Acknowledging your drama is where your power lies, as a sign that you are open to some aspect of yourself and your experience that you want to recognize, learn from, and transform. When your drama comes up, and if it is not looked at and worked with, the pain that caused your reactive drama will go underground and stay there until there’s another triggering moment when it arises again, often with more power and force.
If you say to yourself and others, you only want to be happy and you want everyone to get along all the time, you are suggesting an impossible situation for humans. Therefore, denying drama works against the desire to transform drama.
We want to be clear here. We are not talking about wallowing in drama and using it to manipulate others or avoid taking responsibility for your actions. Instead, we are challenging you to see your drama sooner, so you can transform it faster.
As you have more compassion for your own drama, you may become kinder toward others who are having their drama moments.
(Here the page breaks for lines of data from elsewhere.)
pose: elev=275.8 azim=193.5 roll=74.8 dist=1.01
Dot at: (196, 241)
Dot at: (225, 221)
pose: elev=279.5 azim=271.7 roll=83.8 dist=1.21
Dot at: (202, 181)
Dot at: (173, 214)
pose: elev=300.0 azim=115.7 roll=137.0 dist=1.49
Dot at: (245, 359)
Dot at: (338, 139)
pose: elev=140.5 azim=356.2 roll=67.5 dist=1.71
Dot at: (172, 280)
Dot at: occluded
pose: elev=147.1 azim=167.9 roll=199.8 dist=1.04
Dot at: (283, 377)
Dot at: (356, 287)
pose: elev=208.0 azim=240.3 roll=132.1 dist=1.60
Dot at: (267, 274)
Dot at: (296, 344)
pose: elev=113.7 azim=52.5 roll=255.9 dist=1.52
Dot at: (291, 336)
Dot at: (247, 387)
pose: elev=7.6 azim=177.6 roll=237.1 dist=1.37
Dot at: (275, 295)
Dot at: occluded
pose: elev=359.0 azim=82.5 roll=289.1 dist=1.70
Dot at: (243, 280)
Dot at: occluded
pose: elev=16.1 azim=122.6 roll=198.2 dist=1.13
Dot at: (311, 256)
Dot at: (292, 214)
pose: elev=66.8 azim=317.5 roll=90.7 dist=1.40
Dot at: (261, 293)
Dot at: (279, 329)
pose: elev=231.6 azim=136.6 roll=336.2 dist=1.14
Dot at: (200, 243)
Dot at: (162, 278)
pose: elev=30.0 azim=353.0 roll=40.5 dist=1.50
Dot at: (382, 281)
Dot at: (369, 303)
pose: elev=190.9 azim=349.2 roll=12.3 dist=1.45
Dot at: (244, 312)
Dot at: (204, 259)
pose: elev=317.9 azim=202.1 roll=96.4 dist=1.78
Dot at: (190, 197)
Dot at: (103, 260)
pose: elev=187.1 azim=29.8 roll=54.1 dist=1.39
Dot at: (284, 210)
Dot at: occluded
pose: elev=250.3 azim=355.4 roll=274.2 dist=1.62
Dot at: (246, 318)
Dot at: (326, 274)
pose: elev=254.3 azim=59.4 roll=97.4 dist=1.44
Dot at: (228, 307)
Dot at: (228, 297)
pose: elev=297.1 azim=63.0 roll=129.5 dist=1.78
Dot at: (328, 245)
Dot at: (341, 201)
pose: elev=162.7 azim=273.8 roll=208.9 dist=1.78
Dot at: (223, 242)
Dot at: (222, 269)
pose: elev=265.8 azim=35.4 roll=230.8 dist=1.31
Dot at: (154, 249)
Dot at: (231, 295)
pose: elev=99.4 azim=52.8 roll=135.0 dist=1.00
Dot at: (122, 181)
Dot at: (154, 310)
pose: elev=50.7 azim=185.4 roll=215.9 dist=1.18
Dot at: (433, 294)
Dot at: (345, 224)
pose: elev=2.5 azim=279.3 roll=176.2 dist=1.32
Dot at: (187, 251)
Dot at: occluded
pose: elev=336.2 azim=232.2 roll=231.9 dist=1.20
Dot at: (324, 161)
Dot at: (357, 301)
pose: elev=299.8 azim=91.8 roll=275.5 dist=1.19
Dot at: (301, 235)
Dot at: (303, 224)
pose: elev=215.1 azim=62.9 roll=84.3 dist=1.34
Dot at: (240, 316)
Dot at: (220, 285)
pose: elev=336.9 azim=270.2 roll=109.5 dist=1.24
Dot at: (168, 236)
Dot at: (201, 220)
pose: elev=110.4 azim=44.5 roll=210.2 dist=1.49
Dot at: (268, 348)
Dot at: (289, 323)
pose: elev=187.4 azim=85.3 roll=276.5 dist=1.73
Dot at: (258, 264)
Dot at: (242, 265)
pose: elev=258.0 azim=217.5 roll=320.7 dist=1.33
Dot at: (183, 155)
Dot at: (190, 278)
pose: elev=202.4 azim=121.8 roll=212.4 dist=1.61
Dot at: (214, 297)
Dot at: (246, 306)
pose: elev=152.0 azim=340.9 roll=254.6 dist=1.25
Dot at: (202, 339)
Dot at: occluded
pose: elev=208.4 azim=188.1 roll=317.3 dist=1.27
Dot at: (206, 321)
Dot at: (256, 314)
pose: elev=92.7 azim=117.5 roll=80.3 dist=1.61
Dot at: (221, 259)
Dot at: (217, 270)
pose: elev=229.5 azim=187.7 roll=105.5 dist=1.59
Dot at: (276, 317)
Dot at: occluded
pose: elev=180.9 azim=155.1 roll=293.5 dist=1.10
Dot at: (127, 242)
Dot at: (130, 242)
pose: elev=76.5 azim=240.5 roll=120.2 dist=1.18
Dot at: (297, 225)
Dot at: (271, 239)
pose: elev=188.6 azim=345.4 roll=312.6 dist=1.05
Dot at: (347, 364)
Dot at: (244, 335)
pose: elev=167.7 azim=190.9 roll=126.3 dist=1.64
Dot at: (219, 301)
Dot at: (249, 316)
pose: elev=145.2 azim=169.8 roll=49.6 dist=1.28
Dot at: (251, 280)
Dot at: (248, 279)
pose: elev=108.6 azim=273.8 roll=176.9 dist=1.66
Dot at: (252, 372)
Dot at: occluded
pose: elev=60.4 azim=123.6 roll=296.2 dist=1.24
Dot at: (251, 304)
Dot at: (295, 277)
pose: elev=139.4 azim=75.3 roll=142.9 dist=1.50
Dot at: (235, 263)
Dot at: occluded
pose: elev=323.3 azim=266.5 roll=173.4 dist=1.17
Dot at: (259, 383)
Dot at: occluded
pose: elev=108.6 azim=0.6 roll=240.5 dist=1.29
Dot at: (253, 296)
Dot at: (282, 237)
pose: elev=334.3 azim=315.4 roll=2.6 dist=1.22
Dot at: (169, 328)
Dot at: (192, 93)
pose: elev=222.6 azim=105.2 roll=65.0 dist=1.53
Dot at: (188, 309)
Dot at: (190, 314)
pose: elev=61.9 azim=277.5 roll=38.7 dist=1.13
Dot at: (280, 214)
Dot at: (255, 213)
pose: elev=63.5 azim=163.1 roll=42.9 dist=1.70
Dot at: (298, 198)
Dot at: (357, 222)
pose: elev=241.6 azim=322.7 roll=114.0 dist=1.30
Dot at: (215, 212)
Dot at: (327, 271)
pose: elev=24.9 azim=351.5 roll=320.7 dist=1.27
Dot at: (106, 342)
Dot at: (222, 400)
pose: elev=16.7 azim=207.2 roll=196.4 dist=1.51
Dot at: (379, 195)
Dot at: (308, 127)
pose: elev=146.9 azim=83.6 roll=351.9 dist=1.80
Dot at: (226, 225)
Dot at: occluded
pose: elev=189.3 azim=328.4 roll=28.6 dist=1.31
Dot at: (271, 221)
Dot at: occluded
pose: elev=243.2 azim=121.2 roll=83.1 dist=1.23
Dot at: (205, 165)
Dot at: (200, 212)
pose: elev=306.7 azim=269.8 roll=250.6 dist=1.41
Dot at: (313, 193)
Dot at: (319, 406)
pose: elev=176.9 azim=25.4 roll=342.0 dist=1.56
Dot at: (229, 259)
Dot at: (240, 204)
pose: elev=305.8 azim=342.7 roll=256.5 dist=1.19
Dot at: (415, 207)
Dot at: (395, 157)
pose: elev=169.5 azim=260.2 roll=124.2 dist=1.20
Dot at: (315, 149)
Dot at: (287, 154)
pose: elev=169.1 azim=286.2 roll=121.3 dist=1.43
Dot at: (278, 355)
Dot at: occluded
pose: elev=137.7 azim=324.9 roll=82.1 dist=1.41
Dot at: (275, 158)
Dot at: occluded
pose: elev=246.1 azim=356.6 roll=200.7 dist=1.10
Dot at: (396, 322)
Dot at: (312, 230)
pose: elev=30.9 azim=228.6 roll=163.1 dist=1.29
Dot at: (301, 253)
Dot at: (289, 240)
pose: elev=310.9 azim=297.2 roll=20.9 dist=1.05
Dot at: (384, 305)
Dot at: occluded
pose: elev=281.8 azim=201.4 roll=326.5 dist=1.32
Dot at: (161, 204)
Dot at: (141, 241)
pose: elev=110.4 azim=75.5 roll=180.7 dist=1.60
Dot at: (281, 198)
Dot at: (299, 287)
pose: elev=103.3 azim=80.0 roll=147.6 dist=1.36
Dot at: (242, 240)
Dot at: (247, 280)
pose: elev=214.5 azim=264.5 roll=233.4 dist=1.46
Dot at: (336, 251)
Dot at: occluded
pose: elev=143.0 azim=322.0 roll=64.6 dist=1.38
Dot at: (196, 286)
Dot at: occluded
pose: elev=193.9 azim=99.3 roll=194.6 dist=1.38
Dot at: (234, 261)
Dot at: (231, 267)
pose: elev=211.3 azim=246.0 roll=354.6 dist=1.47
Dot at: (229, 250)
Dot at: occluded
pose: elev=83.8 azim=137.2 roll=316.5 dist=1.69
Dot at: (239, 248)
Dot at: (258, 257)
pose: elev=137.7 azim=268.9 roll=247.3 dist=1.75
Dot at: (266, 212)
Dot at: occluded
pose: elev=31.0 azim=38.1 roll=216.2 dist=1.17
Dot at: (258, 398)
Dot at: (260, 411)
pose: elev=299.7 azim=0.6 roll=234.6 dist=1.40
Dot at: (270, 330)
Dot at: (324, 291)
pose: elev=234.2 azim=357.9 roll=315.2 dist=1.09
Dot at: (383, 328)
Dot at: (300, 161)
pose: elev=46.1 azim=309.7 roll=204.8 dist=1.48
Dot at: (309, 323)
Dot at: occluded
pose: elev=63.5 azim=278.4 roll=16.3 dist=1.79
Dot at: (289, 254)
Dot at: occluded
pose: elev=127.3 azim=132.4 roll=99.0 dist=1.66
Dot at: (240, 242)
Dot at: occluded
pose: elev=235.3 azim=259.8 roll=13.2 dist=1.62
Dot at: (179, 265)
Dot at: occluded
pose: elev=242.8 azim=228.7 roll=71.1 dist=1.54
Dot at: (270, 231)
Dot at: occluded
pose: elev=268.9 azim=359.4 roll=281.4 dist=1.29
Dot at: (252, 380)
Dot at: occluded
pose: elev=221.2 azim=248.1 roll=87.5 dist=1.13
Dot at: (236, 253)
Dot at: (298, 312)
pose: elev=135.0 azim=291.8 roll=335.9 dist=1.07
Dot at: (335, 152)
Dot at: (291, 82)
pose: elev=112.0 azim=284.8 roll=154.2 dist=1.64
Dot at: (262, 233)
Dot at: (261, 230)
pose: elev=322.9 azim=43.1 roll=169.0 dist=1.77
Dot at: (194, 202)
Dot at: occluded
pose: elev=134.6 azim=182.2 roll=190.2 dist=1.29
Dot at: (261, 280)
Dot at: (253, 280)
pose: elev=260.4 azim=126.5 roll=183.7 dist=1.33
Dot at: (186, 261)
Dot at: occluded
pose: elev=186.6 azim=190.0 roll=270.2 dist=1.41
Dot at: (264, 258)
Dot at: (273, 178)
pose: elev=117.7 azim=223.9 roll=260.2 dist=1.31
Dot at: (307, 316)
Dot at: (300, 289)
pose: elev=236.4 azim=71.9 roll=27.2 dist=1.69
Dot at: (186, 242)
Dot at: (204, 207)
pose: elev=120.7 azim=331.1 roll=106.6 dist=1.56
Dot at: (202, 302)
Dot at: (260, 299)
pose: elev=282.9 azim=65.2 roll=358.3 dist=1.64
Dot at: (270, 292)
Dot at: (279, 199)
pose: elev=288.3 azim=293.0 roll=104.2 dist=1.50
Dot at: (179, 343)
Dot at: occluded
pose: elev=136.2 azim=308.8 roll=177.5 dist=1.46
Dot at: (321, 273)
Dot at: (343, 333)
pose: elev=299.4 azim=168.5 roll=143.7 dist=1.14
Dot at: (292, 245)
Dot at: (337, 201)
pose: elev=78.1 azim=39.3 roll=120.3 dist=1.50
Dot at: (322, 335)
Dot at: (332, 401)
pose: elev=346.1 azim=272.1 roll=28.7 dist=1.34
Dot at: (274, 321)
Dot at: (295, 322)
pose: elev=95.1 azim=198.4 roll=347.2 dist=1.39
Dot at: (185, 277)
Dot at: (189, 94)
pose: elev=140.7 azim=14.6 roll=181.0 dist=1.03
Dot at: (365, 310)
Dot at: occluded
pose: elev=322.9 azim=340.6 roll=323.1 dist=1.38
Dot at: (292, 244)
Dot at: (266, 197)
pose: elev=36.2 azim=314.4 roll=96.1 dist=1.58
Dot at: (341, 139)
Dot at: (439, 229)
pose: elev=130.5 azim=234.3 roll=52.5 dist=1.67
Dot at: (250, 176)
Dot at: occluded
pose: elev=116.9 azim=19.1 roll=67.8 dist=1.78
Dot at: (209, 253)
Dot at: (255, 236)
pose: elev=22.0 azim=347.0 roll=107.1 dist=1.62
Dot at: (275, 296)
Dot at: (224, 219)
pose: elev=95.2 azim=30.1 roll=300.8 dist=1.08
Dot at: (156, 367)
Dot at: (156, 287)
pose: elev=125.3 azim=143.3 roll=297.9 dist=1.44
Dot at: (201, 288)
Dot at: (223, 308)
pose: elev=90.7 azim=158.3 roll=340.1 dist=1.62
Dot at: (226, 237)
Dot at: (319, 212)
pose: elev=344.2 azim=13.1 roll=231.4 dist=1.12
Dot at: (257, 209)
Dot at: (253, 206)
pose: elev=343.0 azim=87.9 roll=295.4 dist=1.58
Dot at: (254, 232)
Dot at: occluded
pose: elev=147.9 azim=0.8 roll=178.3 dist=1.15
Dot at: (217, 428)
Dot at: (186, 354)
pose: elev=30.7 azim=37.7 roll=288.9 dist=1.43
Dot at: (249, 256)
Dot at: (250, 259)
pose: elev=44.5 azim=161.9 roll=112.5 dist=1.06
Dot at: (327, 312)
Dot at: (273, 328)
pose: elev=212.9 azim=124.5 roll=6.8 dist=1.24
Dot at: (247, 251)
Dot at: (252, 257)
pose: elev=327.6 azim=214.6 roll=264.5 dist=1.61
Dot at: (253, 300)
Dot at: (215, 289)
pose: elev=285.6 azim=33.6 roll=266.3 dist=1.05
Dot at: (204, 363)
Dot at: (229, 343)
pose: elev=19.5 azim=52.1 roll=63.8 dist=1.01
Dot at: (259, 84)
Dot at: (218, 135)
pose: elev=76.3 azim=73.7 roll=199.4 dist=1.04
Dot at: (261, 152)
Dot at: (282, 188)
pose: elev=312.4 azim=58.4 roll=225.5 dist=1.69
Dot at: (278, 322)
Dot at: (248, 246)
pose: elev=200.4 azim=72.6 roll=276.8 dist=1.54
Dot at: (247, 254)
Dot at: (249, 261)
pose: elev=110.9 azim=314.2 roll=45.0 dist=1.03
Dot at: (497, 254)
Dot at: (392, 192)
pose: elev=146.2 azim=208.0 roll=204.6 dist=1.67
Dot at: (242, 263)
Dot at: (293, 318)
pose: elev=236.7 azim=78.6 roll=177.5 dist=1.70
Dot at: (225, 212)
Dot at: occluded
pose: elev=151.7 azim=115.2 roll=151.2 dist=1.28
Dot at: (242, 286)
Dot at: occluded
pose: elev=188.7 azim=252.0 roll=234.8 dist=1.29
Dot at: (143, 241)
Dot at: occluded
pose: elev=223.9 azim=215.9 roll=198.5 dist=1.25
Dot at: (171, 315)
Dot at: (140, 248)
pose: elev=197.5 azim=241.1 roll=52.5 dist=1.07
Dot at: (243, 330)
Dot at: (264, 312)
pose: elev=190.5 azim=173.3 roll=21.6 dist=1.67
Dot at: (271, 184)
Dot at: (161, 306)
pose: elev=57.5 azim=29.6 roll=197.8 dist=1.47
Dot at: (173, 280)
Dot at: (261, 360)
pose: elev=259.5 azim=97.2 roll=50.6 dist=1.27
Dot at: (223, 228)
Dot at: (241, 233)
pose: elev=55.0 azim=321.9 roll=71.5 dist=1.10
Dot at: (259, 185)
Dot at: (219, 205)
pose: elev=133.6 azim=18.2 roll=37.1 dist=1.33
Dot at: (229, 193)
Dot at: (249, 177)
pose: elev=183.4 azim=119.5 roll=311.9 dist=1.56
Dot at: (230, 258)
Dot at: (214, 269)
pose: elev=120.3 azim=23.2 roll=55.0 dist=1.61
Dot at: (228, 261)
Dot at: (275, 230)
If you first embrace the idea that drama is a Challenger that has something to teach you (and your team or family) then you will have more patience and understanding to be “with it.” This is your first step to transforming drama.
It is often said, “Unless you have experienced hunger you cannot know what it feels like to be hungry.” Unless you allow yourself to experience your own drama (rather than suppressing it) you may not be present and able to support others when their drama arises.
When drama hits, pause, notice, and inquire: “What just happened that triggered me to go reactive?” This question will put you on the path to observing your drama moments. You may also ask: “How do I relate to my drama moment?” and “What is here for me to learn from this drama moment?”
What we have learned is that drama helps us to understand and listen to one another, to have compassion for what is arising. For this reason, it is vital that you learn to be with drama when it arises, so you can transform it and, as a Creator, choose more empowering ways of living and relating.